DecryptM technology published in Science

Breaking news! Our latest proteome-wide drug characterization technology 'decryptM' has just gone online at Science! DecryptM tells you how drugs actually work in cells and it places countless post-translational modification sites into a functional cellular context. We anticipate that decryptM will become an essential tool in drug discovery and aid precision oncology programs that aim to match the right drug to the right patient.

We are very happy to announce that our latest story was published in the Science magazine yesterday!

In this study, we introduce decryptM, a proteomic technique in which cells are treated with increasing concentrations of a drug, followed by enrichment for post-translational modifications (PTMs) - for example phosphorylation, acetylation, or ubiquitinylation. All dose-dependent treatments are then measured together using LC/MS-MS. This allows us to derive dose-response characteristics on the level of individual peptides. Thus, decryptM can help to understand target and pathway engagement and decrypt the mode of action of drugs. 

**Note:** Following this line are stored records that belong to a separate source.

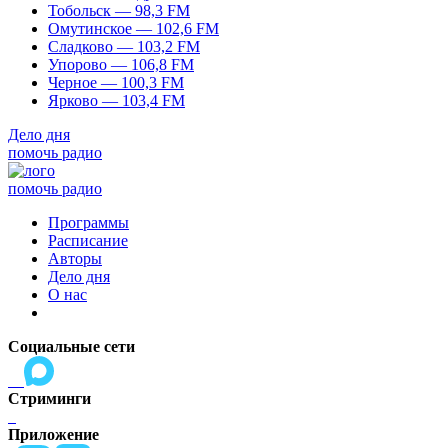
Тобольск — 98,3 FM
Омутинское — 102,6 FM
Сладково — 103,2 FM
Упорово — 106,8 FM
Черное — 100,3 FM
Ярково — 103,4 FM
Дело дня
помочь радио
помочь радио
Программы
Расписание
Авторы
Дело дня
О нас
Социальные сети
Стриминги
Приложение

We applied the approach to 13 human cancer cell lines and 31 cancer drugs, resulting in ~1.8 million dose-response curves. This helped us, for example, to identify novel phosphorylation sites that link chemotherapeutics to DNA damage response, and to derive a new theory for the mode of action of the anti-CD20 antibody Rituximab. This and more can be explored in our web platform ProteomicsDB, where we added a new set of features as a companion piece to the publication:

But instead of only reading a brief summary of what we did, feel free to just read the paper itself! 

This study is the product of countless hours of hard work and collaboration, and we are immensely proud that it is finally out there. We'd like to thank everyone that has been involved and helped to get this over the finish line!